Please copy each line of the records below that includes the word "maketa".

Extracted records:
*** Block opens ***

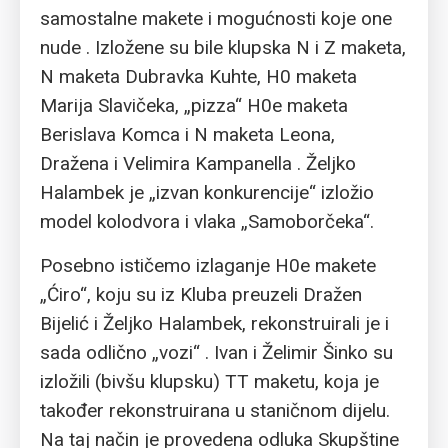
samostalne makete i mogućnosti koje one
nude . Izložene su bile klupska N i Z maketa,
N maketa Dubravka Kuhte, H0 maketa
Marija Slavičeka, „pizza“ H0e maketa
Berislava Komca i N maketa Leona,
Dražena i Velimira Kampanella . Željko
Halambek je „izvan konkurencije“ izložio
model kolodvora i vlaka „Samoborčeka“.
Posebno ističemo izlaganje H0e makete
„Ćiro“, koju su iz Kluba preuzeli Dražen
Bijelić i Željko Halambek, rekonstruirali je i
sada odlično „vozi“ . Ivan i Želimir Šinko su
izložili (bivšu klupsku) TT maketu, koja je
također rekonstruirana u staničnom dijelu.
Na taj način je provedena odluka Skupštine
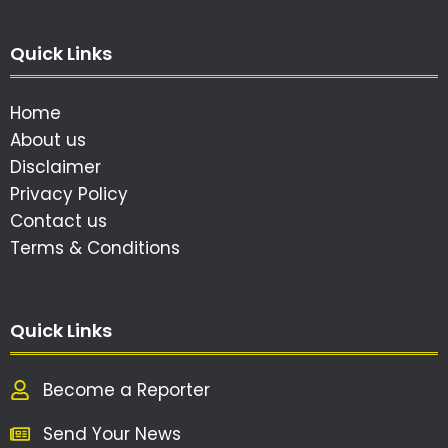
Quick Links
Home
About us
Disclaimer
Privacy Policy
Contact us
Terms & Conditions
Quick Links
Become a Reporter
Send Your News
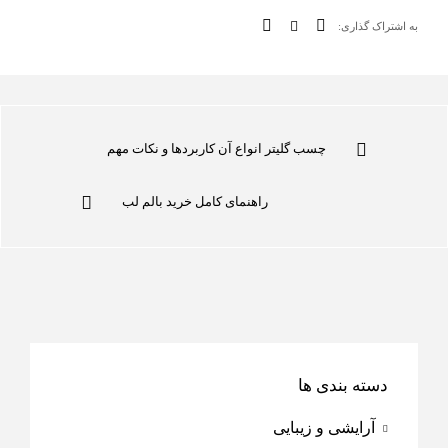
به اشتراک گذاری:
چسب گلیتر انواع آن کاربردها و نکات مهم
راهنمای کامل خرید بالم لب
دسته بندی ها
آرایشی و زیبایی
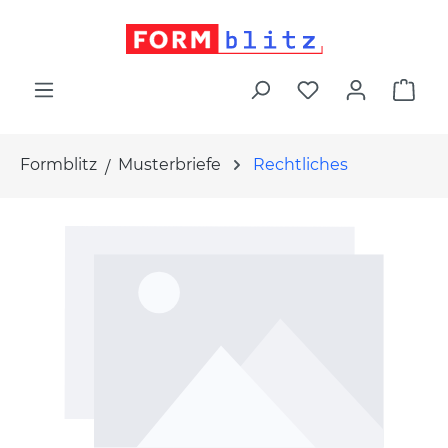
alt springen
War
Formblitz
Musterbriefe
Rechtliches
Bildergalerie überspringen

*** Block closes ***
*** Block opens ***

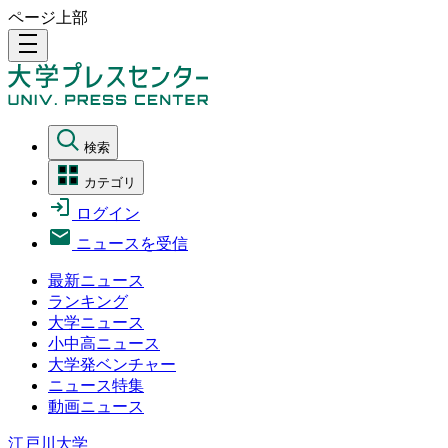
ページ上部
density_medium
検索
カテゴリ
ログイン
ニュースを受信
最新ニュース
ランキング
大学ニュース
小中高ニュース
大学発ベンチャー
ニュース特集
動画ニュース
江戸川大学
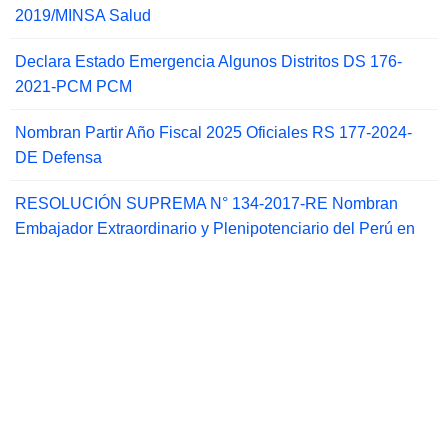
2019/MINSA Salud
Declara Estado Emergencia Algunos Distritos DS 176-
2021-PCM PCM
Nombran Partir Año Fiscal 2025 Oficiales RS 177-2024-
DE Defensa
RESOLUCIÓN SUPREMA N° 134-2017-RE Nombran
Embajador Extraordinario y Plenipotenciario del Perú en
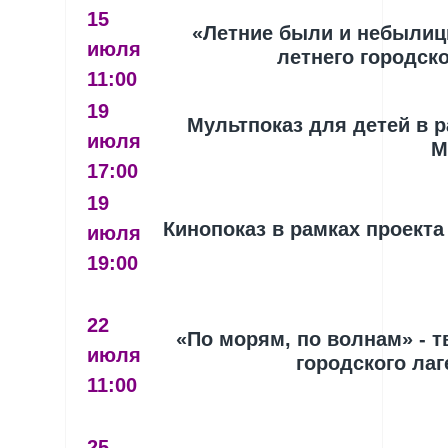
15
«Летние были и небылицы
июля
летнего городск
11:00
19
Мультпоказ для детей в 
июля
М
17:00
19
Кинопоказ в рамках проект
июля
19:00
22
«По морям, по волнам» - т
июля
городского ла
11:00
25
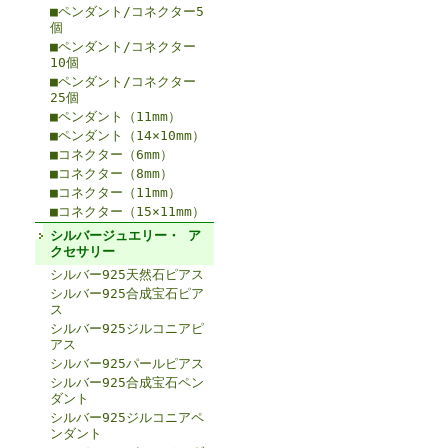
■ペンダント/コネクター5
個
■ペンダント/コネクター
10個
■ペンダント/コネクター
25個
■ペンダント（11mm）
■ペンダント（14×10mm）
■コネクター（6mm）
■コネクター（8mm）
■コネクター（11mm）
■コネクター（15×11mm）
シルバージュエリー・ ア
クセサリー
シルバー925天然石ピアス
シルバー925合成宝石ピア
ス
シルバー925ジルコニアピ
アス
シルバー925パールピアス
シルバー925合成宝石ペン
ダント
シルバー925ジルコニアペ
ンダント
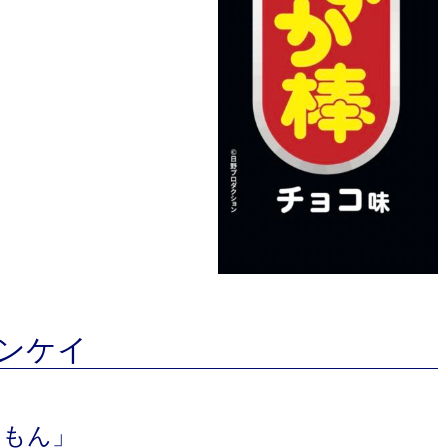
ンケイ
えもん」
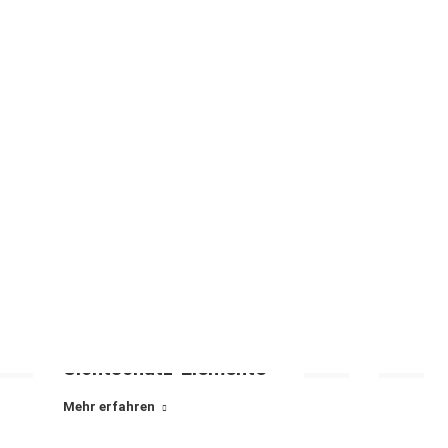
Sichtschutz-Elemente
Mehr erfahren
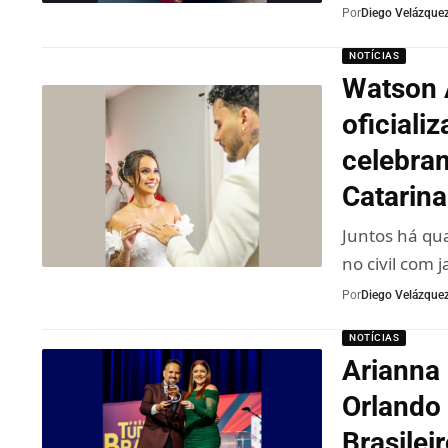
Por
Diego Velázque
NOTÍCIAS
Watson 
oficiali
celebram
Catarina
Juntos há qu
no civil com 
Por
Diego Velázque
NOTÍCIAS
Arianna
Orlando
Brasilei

*** Block closes ***

TASK RESULT
nude . Izložene su bile klupska N i Z maketa,
N maketa Dubravka Kuhte, H0 maketa
Marija Slavičeka, „pizza“ H0e maketa
Berislava Komca i N maketa Leona,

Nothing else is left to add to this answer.